А приютские начальники, в свою очередь, в день именин Мачухина подносили ему в складчину тысячерублевый подарок. Но талантливыми ребятами начальство дорожило. С тринадцати лет их переселяли на четвертый этаж, подальше от посторонних глаз. Мастерские для них были оборудованы на чердаке. К люку на четвертый этаж вела приставная лестница, которую убирали на ночь. Изделия великовозрастных давали большой доход начальству, так как лишь малая доля их попадала на выставку. Например, почти вся мебель в пичугинском доме была сделана руками приютских мастеров. Столы, инкрустированные малахитом, яшмой, халцедоном, продавали за большие деньги любителям.

Но в приюте ремеслу обучали только круглых сирот, тех, у кого не могли обнаружиться заступники. Детей, имевших хотя бы дальних родственников, ничему не обучали. Обычно таких сдавали потом в помещичьи экономии.

Бюджет городской управы был нищенским. Дума, в которую входили тузы города, урезая средства единственной больницы, отпускала ассигнования на приют. Многие члены думы были заинтересованы в приобретении из сиротского дома даровой рабочей силы, обученной для них на средства города.

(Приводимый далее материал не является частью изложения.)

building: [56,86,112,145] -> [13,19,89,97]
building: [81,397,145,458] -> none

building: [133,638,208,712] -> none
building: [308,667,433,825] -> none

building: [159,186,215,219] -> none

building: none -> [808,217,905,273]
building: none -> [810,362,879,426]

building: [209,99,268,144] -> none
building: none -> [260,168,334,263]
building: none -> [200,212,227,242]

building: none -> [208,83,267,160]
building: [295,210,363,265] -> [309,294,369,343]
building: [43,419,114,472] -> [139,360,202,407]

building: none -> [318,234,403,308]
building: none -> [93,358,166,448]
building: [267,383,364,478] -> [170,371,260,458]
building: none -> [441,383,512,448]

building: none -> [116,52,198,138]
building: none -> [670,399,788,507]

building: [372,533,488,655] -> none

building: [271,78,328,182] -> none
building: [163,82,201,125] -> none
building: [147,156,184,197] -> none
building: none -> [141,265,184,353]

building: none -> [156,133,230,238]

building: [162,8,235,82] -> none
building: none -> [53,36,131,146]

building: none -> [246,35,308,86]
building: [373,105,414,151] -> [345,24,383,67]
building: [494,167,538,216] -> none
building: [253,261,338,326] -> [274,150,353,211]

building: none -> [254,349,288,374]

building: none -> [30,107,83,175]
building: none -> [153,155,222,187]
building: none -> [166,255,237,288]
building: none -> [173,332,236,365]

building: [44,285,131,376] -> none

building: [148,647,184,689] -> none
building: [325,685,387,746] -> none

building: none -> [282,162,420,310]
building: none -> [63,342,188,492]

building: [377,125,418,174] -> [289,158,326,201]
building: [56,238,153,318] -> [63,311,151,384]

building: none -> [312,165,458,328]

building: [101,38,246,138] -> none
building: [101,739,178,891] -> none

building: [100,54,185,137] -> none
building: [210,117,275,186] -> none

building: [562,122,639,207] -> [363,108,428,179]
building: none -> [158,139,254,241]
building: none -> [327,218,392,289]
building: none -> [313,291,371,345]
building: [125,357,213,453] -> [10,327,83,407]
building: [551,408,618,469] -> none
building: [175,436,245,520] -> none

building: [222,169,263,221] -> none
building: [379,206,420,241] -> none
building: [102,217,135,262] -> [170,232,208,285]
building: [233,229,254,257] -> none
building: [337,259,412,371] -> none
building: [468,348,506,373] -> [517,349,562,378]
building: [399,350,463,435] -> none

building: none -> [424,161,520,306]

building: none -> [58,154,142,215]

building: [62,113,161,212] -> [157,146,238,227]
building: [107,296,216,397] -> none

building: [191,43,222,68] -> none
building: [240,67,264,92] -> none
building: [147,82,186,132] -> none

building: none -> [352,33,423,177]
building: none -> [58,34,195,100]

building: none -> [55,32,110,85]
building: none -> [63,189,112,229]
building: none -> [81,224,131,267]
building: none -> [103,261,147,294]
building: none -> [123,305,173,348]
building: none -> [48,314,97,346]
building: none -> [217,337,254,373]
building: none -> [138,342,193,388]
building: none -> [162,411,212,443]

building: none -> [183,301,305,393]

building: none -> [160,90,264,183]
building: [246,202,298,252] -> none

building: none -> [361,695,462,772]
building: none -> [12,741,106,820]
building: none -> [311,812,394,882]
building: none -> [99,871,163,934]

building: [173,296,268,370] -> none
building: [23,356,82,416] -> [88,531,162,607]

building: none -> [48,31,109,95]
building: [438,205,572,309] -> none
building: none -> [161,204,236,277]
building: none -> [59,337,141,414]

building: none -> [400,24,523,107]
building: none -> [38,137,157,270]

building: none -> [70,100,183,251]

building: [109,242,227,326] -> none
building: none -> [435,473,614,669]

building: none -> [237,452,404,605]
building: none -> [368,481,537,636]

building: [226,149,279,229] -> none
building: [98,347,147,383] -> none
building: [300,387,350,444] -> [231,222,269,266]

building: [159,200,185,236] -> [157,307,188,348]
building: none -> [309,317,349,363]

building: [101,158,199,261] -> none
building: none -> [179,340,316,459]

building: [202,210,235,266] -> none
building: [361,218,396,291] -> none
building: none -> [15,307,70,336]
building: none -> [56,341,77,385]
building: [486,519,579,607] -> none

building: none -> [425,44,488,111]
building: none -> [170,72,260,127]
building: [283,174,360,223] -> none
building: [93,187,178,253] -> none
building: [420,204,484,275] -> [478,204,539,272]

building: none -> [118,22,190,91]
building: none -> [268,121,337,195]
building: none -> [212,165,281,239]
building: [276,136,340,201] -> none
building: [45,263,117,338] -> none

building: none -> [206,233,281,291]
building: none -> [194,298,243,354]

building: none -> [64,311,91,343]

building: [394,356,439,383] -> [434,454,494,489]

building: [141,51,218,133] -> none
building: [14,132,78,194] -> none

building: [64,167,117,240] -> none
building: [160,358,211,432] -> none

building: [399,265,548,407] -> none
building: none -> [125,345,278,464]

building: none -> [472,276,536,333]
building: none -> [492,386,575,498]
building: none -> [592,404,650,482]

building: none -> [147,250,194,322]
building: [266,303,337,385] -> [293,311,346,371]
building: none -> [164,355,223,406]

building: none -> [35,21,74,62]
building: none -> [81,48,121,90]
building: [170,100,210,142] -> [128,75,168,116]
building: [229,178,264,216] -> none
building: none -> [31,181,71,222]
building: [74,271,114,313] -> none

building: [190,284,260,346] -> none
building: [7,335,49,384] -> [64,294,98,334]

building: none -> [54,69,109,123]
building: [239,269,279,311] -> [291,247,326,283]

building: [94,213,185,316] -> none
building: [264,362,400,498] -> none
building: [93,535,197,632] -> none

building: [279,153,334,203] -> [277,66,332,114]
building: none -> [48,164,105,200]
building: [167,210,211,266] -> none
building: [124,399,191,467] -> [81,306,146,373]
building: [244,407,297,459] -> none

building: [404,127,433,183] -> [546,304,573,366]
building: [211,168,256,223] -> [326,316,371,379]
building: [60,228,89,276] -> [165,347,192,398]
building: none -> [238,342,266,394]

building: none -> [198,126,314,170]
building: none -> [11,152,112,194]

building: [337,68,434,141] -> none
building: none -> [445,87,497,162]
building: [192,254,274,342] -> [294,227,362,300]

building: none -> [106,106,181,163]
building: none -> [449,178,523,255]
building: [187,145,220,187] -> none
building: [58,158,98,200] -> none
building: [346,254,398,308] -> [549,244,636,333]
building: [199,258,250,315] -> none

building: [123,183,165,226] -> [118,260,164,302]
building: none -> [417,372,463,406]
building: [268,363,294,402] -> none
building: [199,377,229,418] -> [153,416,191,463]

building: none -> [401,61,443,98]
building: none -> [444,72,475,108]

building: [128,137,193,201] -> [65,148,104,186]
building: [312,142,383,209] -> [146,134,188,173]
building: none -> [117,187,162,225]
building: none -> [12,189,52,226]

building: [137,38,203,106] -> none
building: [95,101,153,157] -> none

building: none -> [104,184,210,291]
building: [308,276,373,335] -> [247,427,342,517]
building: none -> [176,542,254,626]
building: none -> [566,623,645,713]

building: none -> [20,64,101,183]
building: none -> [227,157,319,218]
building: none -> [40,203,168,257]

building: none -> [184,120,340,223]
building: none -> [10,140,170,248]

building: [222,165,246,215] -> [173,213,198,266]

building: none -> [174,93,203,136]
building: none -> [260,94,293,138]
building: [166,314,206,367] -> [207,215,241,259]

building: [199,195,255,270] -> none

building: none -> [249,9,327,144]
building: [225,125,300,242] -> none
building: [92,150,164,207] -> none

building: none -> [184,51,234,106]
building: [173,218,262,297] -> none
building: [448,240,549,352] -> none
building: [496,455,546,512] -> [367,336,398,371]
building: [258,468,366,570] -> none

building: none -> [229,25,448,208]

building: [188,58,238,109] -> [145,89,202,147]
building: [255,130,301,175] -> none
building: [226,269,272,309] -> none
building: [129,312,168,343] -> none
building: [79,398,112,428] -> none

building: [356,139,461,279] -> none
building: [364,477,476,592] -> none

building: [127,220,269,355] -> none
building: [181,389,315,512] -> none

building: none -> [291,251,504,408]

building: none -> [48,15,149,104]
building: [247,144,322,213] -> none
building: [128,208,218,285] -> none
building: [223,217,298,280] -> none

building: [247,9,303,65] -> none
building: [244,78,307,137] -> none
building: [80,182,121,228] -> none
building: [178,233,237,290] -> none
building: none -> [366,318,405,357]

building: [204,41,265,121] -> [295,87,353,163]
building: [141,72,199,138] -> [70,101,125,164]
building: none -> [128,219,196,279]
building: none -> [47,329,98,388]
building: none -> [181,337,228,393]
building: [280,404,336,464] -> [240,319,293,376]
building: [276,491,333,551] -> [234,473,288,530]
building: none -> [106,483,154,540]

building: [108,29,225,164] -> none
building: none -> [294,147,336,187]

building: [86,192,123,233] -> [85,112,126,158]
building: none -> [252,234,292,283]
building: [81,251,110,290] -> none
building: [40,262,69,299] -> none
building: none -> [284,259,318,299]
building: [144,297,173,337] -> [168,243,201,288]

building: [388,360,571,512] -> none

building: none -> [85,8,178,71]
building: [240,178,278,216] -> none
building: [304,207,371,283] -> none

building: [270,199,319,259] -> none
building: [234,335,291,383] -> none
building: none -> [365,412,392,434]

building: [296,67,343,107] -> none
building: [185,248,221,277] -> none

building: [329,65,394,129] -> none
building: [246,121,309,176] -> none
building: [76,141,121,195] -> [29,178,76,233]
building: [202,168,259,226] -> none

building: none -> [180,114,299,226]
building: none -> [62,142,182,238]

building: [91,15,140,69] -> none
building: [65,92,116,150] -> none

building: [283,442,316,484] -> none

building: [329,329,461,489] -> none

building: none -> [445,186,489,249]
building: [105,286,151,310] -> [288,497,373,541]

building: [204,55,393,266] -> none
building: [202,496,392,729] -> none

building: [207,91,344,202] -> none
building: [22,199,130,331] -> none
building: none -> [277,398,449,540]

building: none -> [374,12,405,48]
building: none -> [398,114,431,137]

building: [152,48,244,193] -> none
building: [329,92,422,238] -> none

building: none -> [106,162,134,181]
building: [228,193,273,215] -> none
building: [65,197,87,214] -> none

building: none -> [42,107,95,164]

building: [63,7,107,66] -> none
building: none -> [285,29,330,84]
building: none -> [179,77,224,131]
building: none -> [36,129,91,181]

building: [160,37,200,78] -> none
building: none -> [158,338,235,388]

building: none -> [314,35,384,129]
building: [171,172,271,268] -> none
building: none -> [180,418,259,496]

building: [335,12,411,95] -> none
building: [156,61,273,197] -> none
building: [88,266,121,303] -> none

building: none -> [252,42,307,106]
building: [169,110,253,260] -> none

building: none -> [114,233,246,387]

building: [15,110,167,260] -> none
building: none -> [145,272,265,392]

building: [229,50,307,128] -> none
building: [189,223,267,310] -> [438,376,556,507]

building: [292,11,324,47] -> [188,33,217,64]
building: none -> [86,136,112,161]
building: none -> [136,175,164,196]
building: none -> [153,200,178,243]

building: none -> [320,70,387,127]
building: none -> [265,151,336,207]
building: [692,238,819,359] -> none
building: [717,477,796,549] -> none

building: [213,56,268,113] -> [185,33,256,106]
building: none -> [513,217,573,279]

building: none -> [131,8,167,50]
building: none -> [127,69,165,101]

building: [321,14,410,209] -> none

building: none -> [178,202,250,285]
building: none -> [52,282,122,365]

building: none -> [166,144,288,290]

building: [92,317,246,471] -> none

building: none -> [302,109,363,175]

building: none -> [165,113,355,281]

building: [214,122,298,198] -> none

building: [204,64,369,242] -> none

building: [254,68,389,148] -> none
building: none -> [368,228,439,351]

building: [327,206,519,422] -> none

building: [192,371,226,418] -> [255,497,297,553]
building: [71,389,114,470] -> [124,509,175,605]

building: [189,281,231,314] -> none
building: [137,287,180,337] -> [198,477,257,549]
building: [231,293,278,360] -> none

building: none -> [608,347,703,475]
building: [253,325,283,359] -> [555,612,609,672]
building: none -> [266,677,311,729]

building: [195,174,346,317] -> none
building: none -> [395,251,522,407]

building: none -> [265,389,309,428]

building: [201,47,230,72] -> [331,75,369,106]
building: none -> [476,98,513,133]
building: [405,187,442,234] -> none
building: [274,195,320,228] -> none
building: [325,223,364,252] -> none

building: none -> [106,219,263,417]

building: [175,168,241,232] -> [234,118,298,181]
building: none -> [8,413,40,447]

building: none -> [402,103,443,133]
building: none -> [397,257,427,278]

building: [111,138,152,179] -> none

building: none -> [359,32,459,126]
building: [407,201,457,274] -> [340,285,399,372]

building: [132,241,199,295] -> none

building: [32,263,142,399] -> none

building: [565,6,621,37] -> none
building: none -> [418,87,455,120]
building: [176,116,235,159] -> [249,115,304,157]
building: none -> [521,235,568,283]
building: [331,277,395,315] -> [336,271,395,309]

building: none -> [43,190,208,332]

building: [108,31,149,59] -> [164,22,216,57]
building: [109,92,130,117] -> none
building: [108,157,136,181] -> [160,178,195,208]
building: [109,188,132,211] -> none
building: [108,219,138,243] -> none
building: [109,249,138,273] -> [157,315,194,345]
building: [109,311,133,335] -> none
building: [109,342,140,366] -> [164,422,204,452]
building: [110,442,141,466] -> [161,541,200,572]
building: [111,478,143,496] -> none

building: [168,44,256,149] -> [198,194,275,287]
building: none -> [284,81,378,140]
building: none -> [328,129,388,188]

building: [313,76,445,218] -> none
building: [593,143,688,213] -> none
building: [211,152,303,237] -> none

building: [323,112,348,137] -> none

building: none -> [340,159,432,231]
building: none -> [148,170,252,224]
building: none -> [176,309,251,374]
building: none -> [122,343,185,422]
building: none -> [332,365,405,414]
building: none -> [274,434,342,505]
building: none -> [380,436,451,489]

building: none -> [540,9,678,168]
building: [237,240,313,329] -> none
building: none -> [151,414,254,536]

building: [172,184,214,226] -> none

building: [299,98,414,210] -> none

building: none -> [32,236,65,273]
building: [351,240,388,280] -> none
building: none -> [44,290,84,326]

В первые дни Февральской революции в сиротском доме побывала комиссия из городской управы. Члены комиссии установили: при старом режиме для сирот не устраивали рождественской елки — и предложили в будущем устраивать. Больше всего их обеспокоило то, что до сих пор в приюте, несмотря на революцию, висят портреты царя и императрицы. Приказали убрать.

Но сделали вид, будто им неизвестно, чго на корпус городской тюрьмы, равной по кубатуре сиротскому дому, отпускается на зиму сто шестьдесят саженей дров, а на приют всего сорок; на освещение корпуса городской тюрьмы тратится в год двадцать пудов керосина, а на приют — пять. Уголовный получает полтора фунта хлеба, приютский — фунт. А одежда приютским перешивается из той, что уже сношена тюремными заключенными. Дальше же второго этажа комиссия вообще не поднималась.

Союз офицеров прислал показаться в приюте знаменитого по Сибири мальчика Степана Соколова, награжденного Георгиевским крестом за то, что он участвовал в разведке на войне.